Tam Bir Gurbet Hikayesi “ESKİCİ” 6 yorum


Tam Bir Gurbet Hikayesi “ESKİCİ”

Refik Halit Karay

Vapur rıhtımdan kalkıp, ta Marmara’ya doğru uzaklaşmaya başlayınca yolcuyu geçirmeye gelenler, Üzerlerinden ağır bir yük kalkmış gibi ferahladılar:

“Çocukcağız Arabistan’da rahat eder,” dediler, hayırlı bir iş yaptıklarına herkesi inandırmış olanların uydurma neşesiyle, fakat gönülleri isli, evlerine döndüler.

Zaten babadan yetim kalan küçük Hasan, anası da ölünce uzak akrabaları ve konu komşunun yardımıyla halasının yanına, Filistin’in ücra bir kasabasına gönderiliyordu.

Hasan vapurda eğlendi; gırıl gırıl işleyen vinçlere, üstleri yazılı cankurtaran simitlerine, kurutulacak çamaşırlar gibi iplere asılı sandallara, vardiya değiştirilirken çalınan kampanaya bakarak çok eğlendi. Beş yaşında idi; peltek, şirin konuşmalarıyla da güvertede yolcuları epeyce eğlendirmişti. Fakat vapur, şuraya buraya uğrayıp bir sürü yolcu bıraktıktan sonra sıcak memleketlere yaklaşınca kendisini bir durgunluk aldı: Kalanlar bilmediği bir dilden konuşuyorlardı ve ona İstanbul’ daki gibi:

“Hasan gel!”

“Hasan git!” demiyorlardı; ismi değişir gibi olmuştu.

Hassen şekline girmişti:

“Taal hun ya Hassen,” diyorlardı, yanlarına gidiyordu.

“Ruh ya Hassen … ” derlerse uzaklaşıyordu.

Hayfa’ya çıktılar ve onu bir trene koydular.

Artık anadili büsbütün işitilmez olmuştu. Hasan köşeye büzüldü; bir şeyler soran olsa da susuyordu, yanakları pençe pençe, al al olarak susuyordu. Portakal bahçelerine dalmış, göğsünde bir katılık, gırtlağında lokmasını yutamamış gibi bir sert düğüm, daima susuyordu. Fakat hem pürnahıl (süs ağacı gibi baştan aşağı) çiçek açmış, hem yemişlerle donanmış güzel, ıslak bahçeler de tükendi; zeytinlikler de seyrekleşti.

Yamaçlarında keçiler otlayan kuru, yalçın, çatlak dağlar arasından geçiyorlardı. Bu keçiler kapkara, beneksiz kara idi; tüyleri yeni otomobil boyası gibi aynamsı bir cila ile kızgın güneş altında, pırıl pırıl yanıyordu.

Bunlar da bitti; göz alabildiğine uzanan bir düzlüğe çıkmışlardı; ne ağaç vardı, ne dere ne ev! Yalnız ara sıra
kocaman kocaman hayvanlara rast geliyorlardı; çok uzun bacaklı, çok uzun boylu, sırtları kabarık, kambur hayvanlar trene bakmıyorlardı bile …

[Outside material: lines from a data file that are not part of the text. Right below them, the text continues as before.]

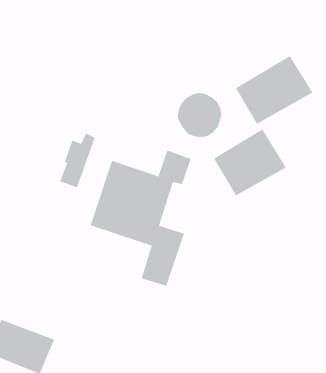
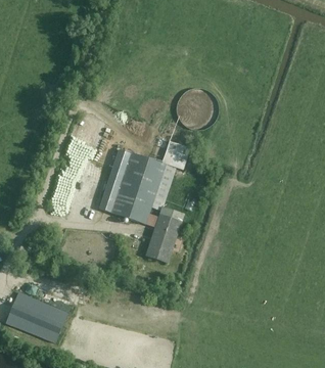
building: [235,55,313,125] -> none
building: [213,129,287,196] -> none

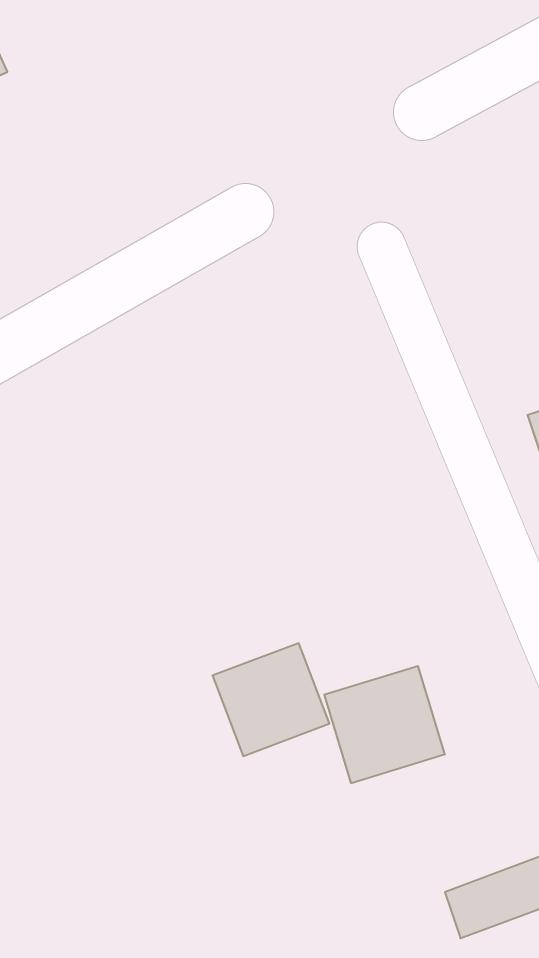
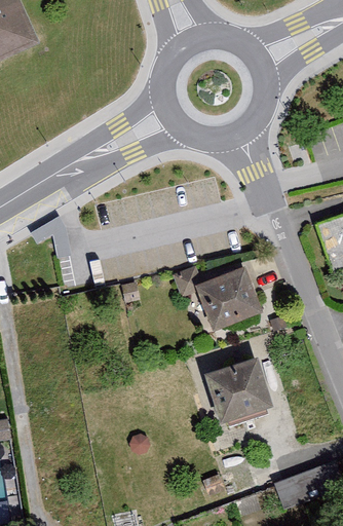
building: [212,643,329,756] -> [198,269,261,330]

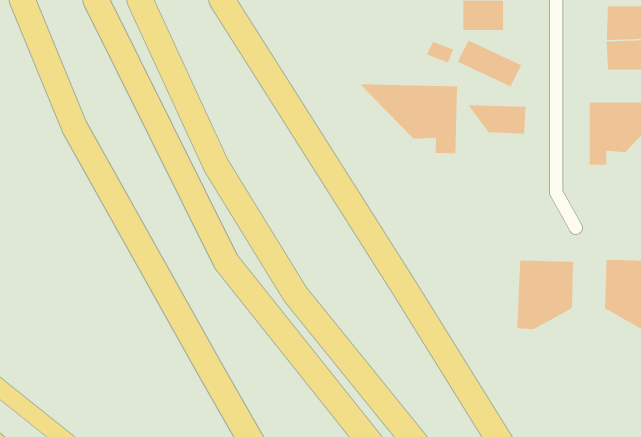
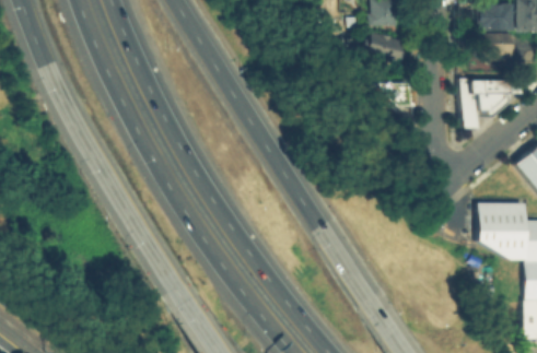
building: [359,84,458,154] -> none
building: [516,260,574,330] -> none

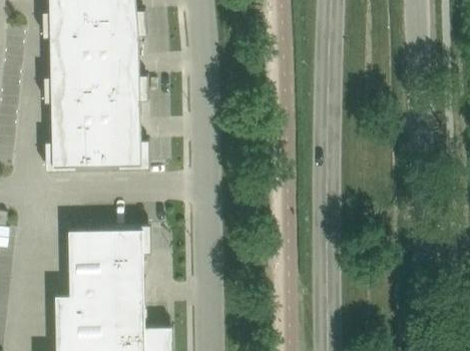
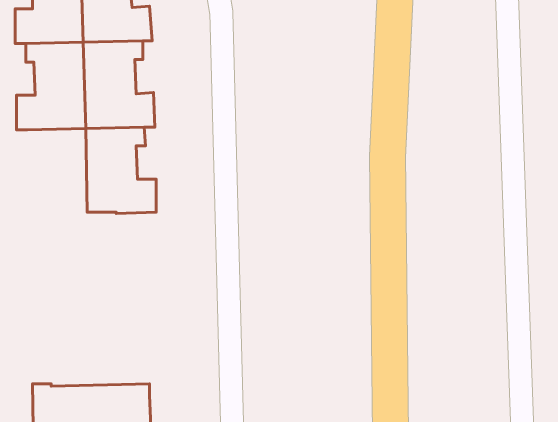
building: [44,102,96,167] -> none
building: [68,230,148,297] -> none

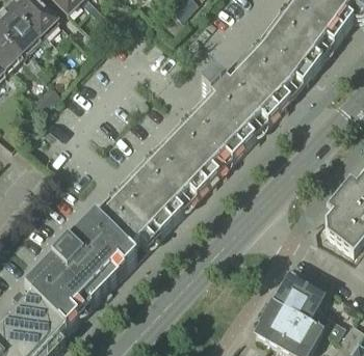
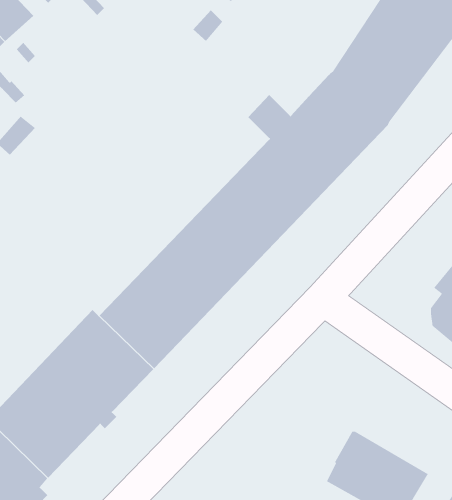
building: [272,272,329,326] -> none

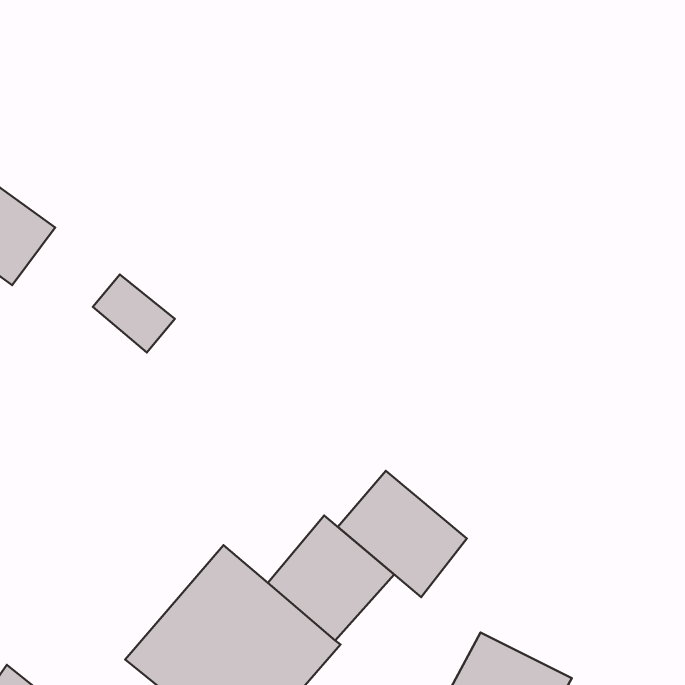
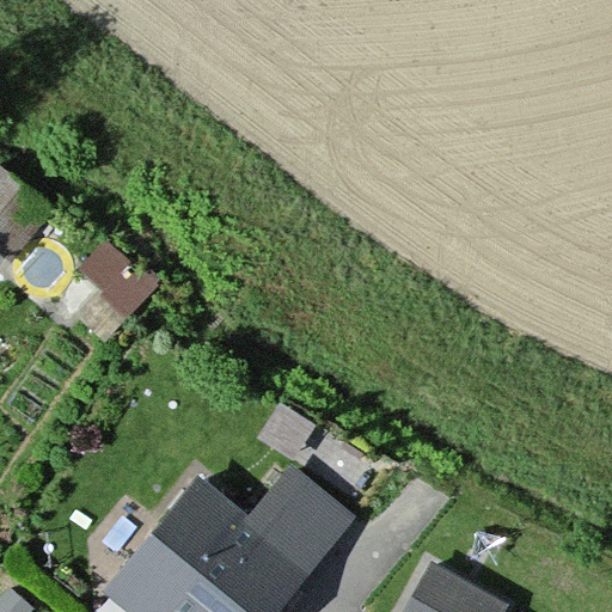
building: [338,471,467,597] -> none

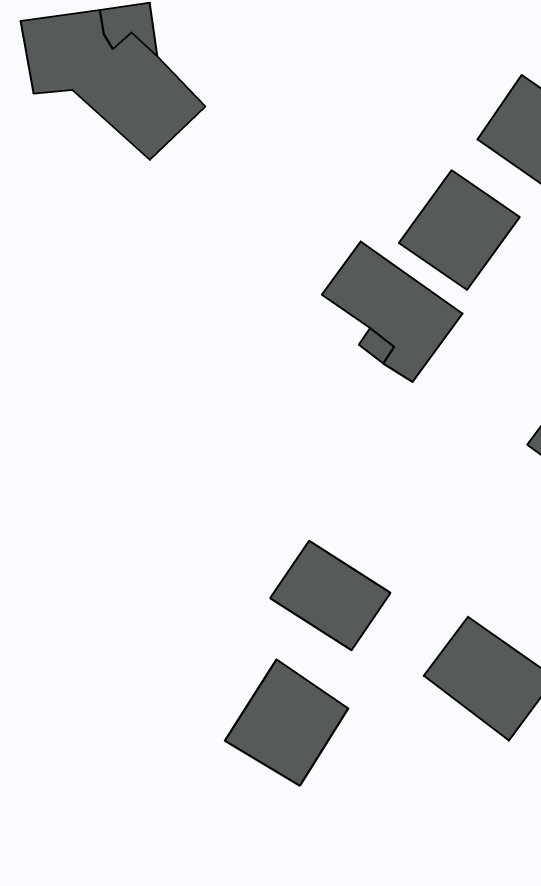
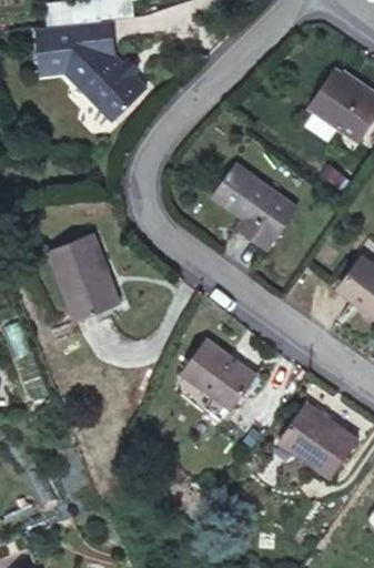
building: [399,170,520,290] -> none
building: none -> [48,236,124,329]
building: [225,659,348,786] -> none

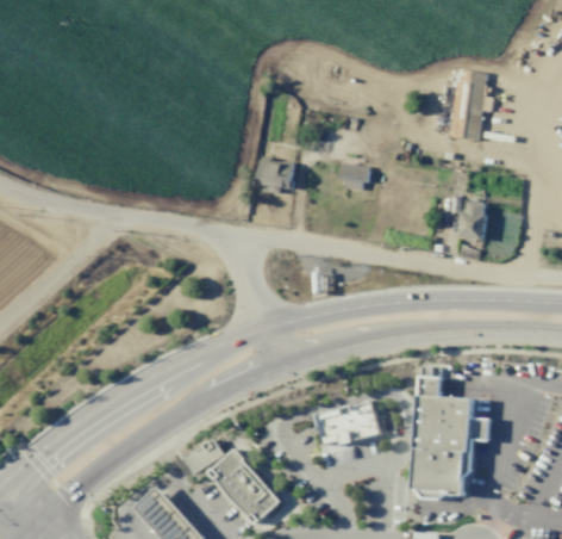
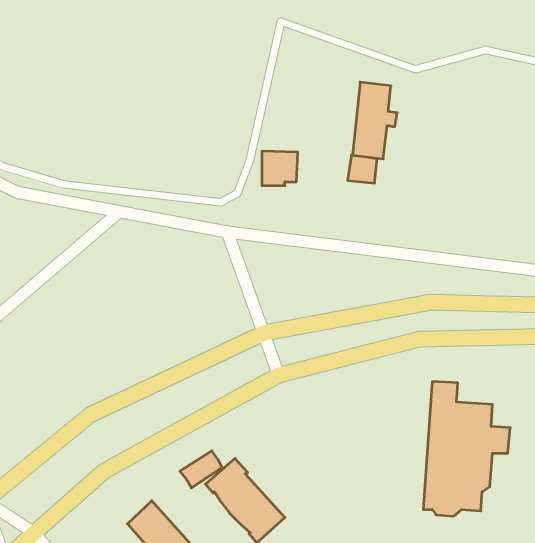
building: [451,70,493,142] -> [352,82,397,159]
building: [460,203,487,240] -> none
building: [317,401,381,446] -> none

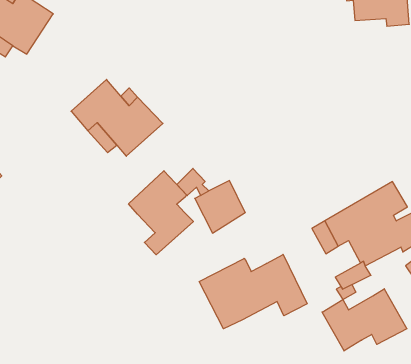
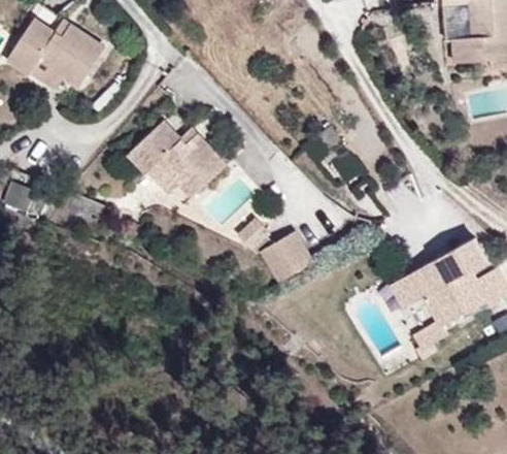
building: [129,171,193,255] -> none
building: [199,254,307,329] -> none
building: [322,289,407,351] -> none

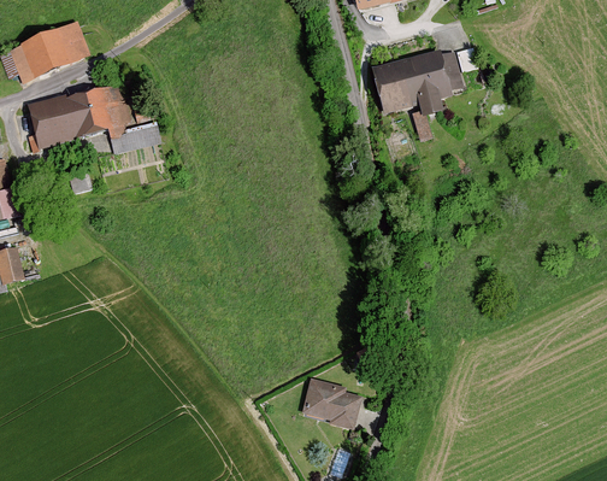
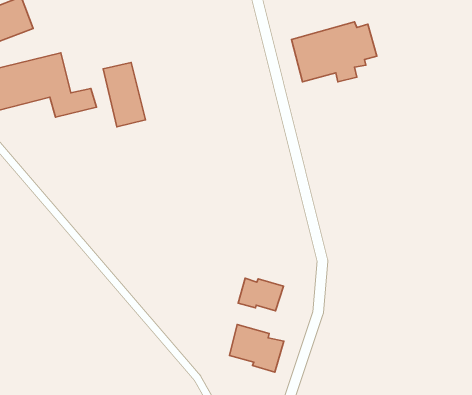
building: none -> [103,62,145,127]
building: none -> [238,278,283,311]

Ağızlarında beyazımsı bir köpük çiğneyerek dalgın ve küskün arka arkaya, ağır ağır yumuşak yumuşak, iz bırakmadan ve toz çıkarmadan gidiyorlardı.

Çok sabretti, dayanamadı, yanındaki askere parmağıyla göstererek sordu; o güldü:

“Gemel! Gem el!” dedi.

Hasan’ı bir istasyonda indirdiler. Gerdanından, alnından, kollarından ve kulaklarından biçim biçim, sürü sürü altınlar sallanan kara çarşaflı, kara çatık kaşlı, kara iri benli bir kadın göğsüne bastırdı. Anasınınkine benzemeyen, tuhaf kokulu, fazla yumuşak, içine gömülüveren cansız bir göğüs …

“Ya habibi! Ya ayni!”

Halasının yanındaki kadınlar da sarıldılar, öptüler, söyleştiler, gülüştüler. Birçok çocuk da gelmişti; entarilerinin üstüne hırka yerine elbise ceket giymiş, saçları perçemli, başları takkeli çocuklar …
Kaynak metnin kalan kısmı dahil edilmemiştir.